According to the World Health Organization (WHO), cancer is the second most common cause of death worldwide, accounting for 9.6 million deaths in 2018. Of the various types of cancer, that most often encountered in women is breast cancer, followed by colo-rectal, lung, cervical, and thyroid cancers (WHO, 2021a). As breast cancer progresses, it has a major impact both on patients themselves and on their families: both the sufferers themselves and their family members find themselves facing negative consequences at both physical and psychological levels (Grunfeld et al., 2004; Glajchen, 2012; Campbell-Enns H, & Woodgate, 2015; Vintilă et al., 2019; Ştefǎnuţ et al., 2020; Ştefǎnuţ et al., 2021). Consequences of breast cancer, breast surgery, partial or complete removal of the breast often leads to higher breast awareness, appearance dissatisfaction and lowering of the level of psychological well-being (Swami et al., 2020).
The WHO has drawn attention to the fact that between 30% and 50% of deaths caused by cancer could be prevented by the avoiding of risk factors and by the implementation of proof-based intervention strategies, while the burden of suffering inflicted by this disease could be reduced by early detection (WHO, 2021b). Given that there are no specific methods of preventing breast cancer and that research has demonstrated that early detection leads to a reduction in mortality (Arrospide et al., 2015), such early detection is of paramount importance.
The screening methods that can be utilized in relation to breast cancer are self-examination, mammography, and clinical examination by medical professionals (Siu, 2016). Breast self-examination is a non-invasive procedure that costs nothing, takes only a little time, and does not involve seeking professional help, yet it has been shown that in spite of all these benefits it is little practiced (Carelli et al., 2008; Karayurt et al., 2008; Akhtari-Zavare et al., 2015). An understanding of the factors that influence the adopting of this behavior has therefore become the focus of interest of research concerned with encouraging health-related attitudes and behaviors, and one of the theoretical models employed has been the Health Belief Model (HBM).

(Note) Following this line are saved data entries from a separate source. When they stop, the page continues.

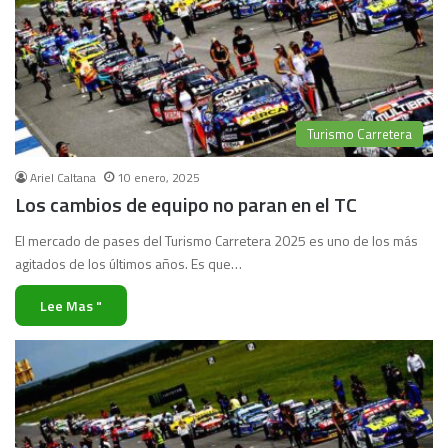
Turismo Carretera
Ariel Caltana
10 enero, 2025
Los cambios de equipo no paran en el TC
El mercado de pases del Turismo Carretera 2025 es uno de los más
agitados de los últimos años. Es que…
Lee Mas "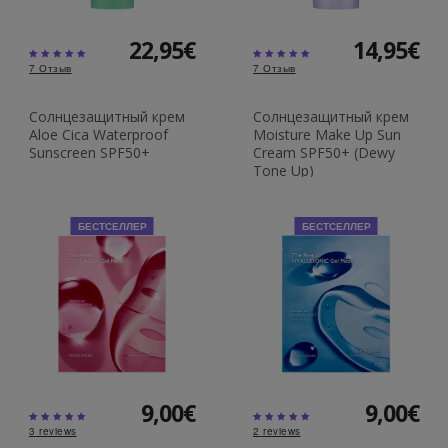
22,95€
14,95€
7
Отзыв
7
Отзыв
Солнцезащитный крем
Солнцезащитный крем
Aloe Cica Waterproof
Moisture Make Up Sun
Sunscreen SPF50+
Cream SPF50+ (Dewy
Tone Up)
БЕСТСЕЛЛЕР
БЕСТСЕЛЛЕР
9,00€
9,00€
3
reviews
2
reviews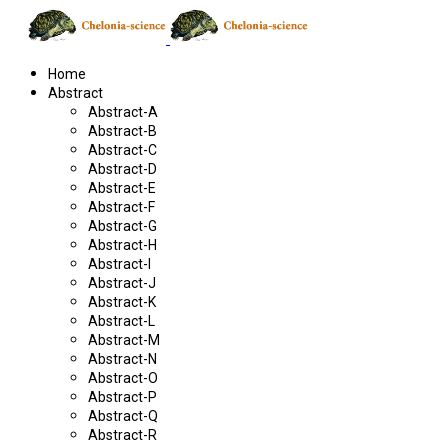
Home
Abstract
Abstract-A
Abstract-B
Abstract-C
Abstract-D
Abstract-E
Abstract-F
Abstract-G
Abstract-H
Abstract-I
Abstract-J
Abstract-K
Abstract-L
Abstract-M
Abstract-N
Abstract-O
Abstract-P
Abstract-Q
Abstract-R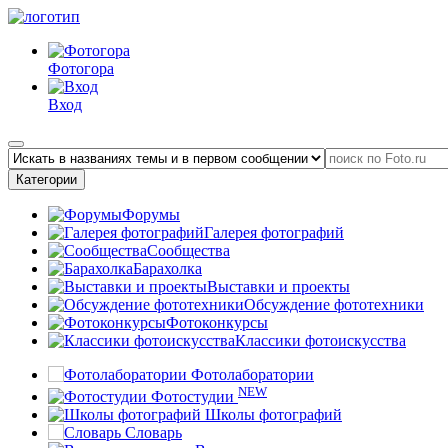
Фотогора
Вход
Категории
Форумы
Галерея фотографий
Сообщества
Барахолка
Выставки и проекты
Обсуждение фототехники
Фотоконкурсы
Классики фотоискусства
Фотолаборатории
NEW
Фотостудии
Школы фотографий
Словарь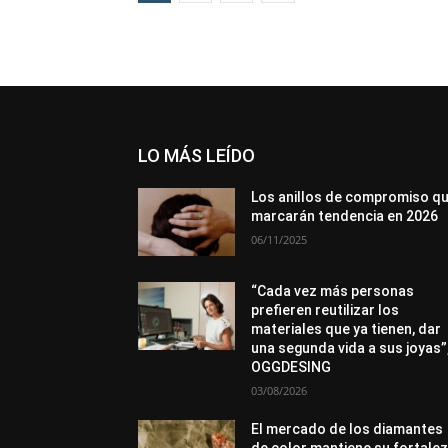
LO MÁS LEÍDO
Los anillos de compromiso q
marcarán tendencia en 2026
06/11/2025
“Cada vez más personas
prefieren reutilizar los
materiales que ya tienen, dar
una segunda vida a sus joyas”
OGGDESING
03/08/2026
El mercado de los diamantes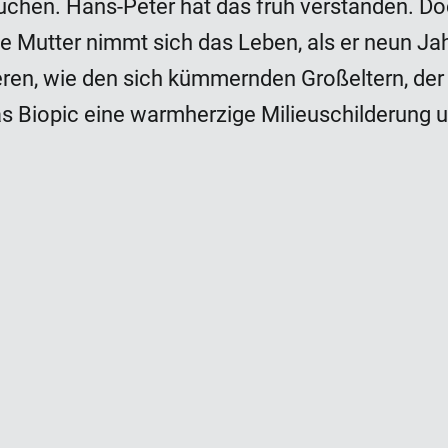
chen. Hans-Peter hat das früh verstanden. Doch
e Mutter nimmt sich das Leben, als er neun Jahre
eren, wie den sich kümmernden Großeltern, de
as Biopic eine warmherzige Milieuschilderung u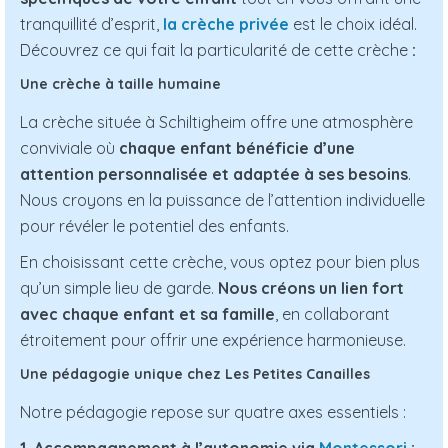
tranquillité d’esprit,
la crèche privée
est le choix idéal.
Découvrez ce qui fait la particularité de cette crèche
:
Une crèche à taille humaine
La crèche située à Schiltigheim offre une atmosphère
conviviale où
chaque enfant bénéficie d’une
attention personnalisée et adaptée à ses besoins
.
Nous croyons en la puissance de l’attention individuelle
pour révéler le potentiel des enfants.
En choisissant cette crèche, vous optez pour bien plus
qu’un simple lieu de garde.
Nous créons un lien fort
avec chaque enfant et sa famille
, en collaborant
étroitement pour offrir une expérience harmonieuse.
Une pédagogie unique chez Les Petites Canailles
Notre pédagogie repose sur quatre axes essentiels :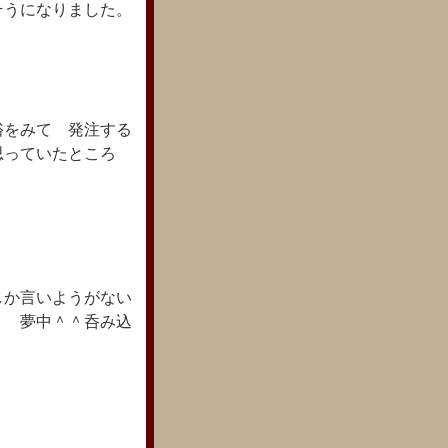
そうになりました。
裕をみて 発注する
思っていたところ
しか言いようがない
う 夢中＾＾呑み込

The HBM (Rosenstock, 1974) is a psycho-social model that was initially developed in an attempt to explain a low level of adherence to tuberculosis screening and prevention programs. Over time, this model has frequently been used to explain health-related behaviors in the context of a range of chronic conditions such as diabetes (Wdowik et al., 2001), chronic obstructive pulmonary disease (Wang et al., 2014) and coronary heart disease (Ali, 2002). The constructs currently included in the HBM are perception of susceptibility (the perceived probability of developing a given disease), perception of severity (the seriousness of the consequences of the disease), perception of benefits (the helpful effects of the proposed behaviors in reducing the chances of developing the disease or in reducing the negative consequences of having it), perception of barriers (obstacles that can appear in the way of adopting the proposed behaviors), cues to action (internal and external stimuli involved in the decision to adopt the behaviors), and self-efficacy (a person’s belief that they are capable of carrying out these actions).Thus, according to the HBM, the chances that a person will carry out breast self-examination increase in line with the strength of their belief that they are likely to develop breast cancer, that the consequences of that happening are serious, and that the suggested behavior will be effective in reducing the negative outcome of the disease. A high level of confidence in self ability to carry out self-examination is likely to increase the probability that this behavior will be followed, while the existence of barriers such as embarrassment, fear or pain is likely to have a negative effect on the probability of their carrying out this self-examination. Previous studies have demonstrated a significant association between the HBM constructs and this screening behavior (Ashton et al., 2001; Karayurt et al., 2008).
The purpose of Champion’s Health Belief Model Scale (CHBMS) is to identify the beliefs that influence breast self-examination from the perspective of the HBM. This instrument was devised in 1984 (Champion, 1984), later revised (Champion, 1993), and subsequently translated and adapted for a variety of cultures (Lee et al., 2002; Karayurt et al., 2008; Dewi, 2018). The psychometric properties of the scale, whether we are talking about the original versions or about the adaptations, were adequate.
In Romania, the incidence of breast cancer is 11.5%, with a mortality rate of 6.6% (WHO, 2021c). Given that over 33% of new cases in this country are diagnosed at stage IV (Tofan et al., 2018) (that is, in the last – most advanced stage in which the disease has spread to other organs), encouraging screening with a view to early detection is a priority. Breast self-examination is a health behavior largely popularized that should be known and practiced monthly by all adult women (Champion, 1984). Research on monitoring breast self-examination is widespread among scientific community but there are no data regarding Romanian population. Understanding the beliefs of women in Romania regarding self-examination as well as knowing the level of adherence to this behavior can help health professionals to create more effective educational programs in promoting this behavior. In order to monitor levels of adherence to breast self-examination, it is necessary to use an instrument that has been adapted to the Romanian population; however, to the best of the present authors’ knowledge no such questionnaire is currently available. That being the situation, the aim of this study is to translate the CHBMS for the Romanian population and to evaluate the psychometric properties of this version.